_Listed records_:
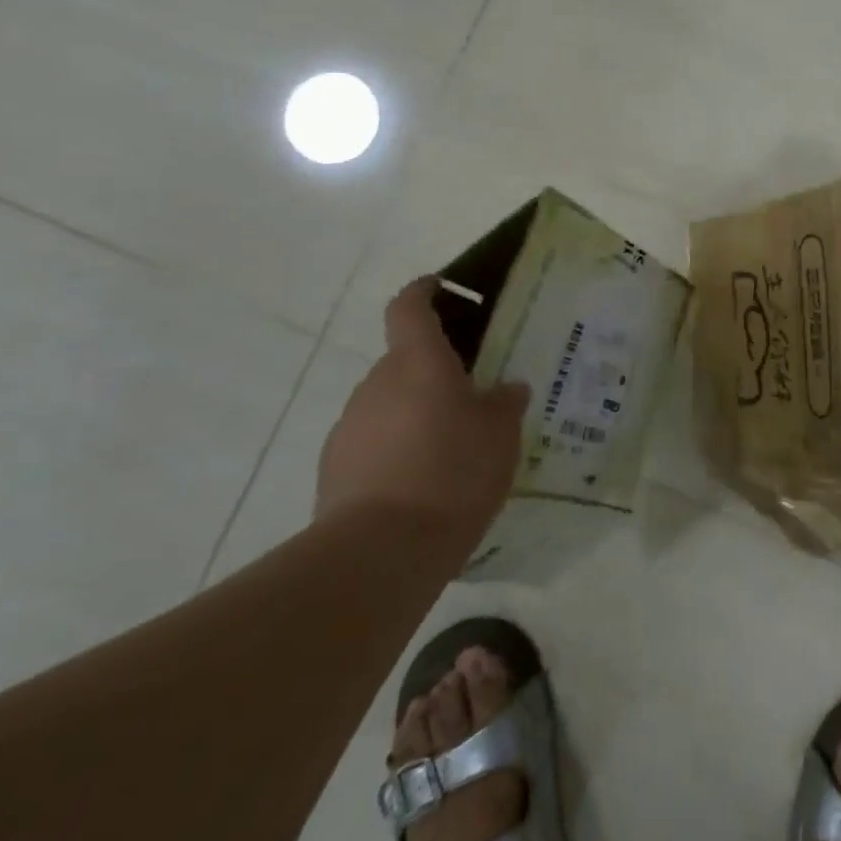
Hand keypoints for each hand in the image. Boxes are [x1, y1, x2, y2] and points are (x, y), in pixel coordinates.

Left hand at [316, 276, 530, 544]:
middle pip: (404, 360)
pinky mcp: (334, 468)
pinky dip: (396, 449)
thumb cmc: (452, 473)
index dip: (423, 291)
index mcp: (418, 362)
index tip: (439, 286)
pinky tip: (422, 482)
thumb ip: (504, 404)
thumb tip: (506, 389)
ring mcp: (350, 426)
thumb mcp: (500, 436)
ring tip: (449, 447)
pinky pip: (373, 441)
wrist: (378, 554)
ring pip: (388, 402)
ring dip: (414, 412)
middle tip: (471, 393)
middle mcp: (377, 383)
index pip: (409, 307)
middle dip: (433, 370)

_About this exercise_: Where a line in the records above includes the string "index", show it.

_Result for this task_:
index dip: (423, 291)
index mcp: (418, 362)
index tip: (439, 286)
index pip: (409, 307)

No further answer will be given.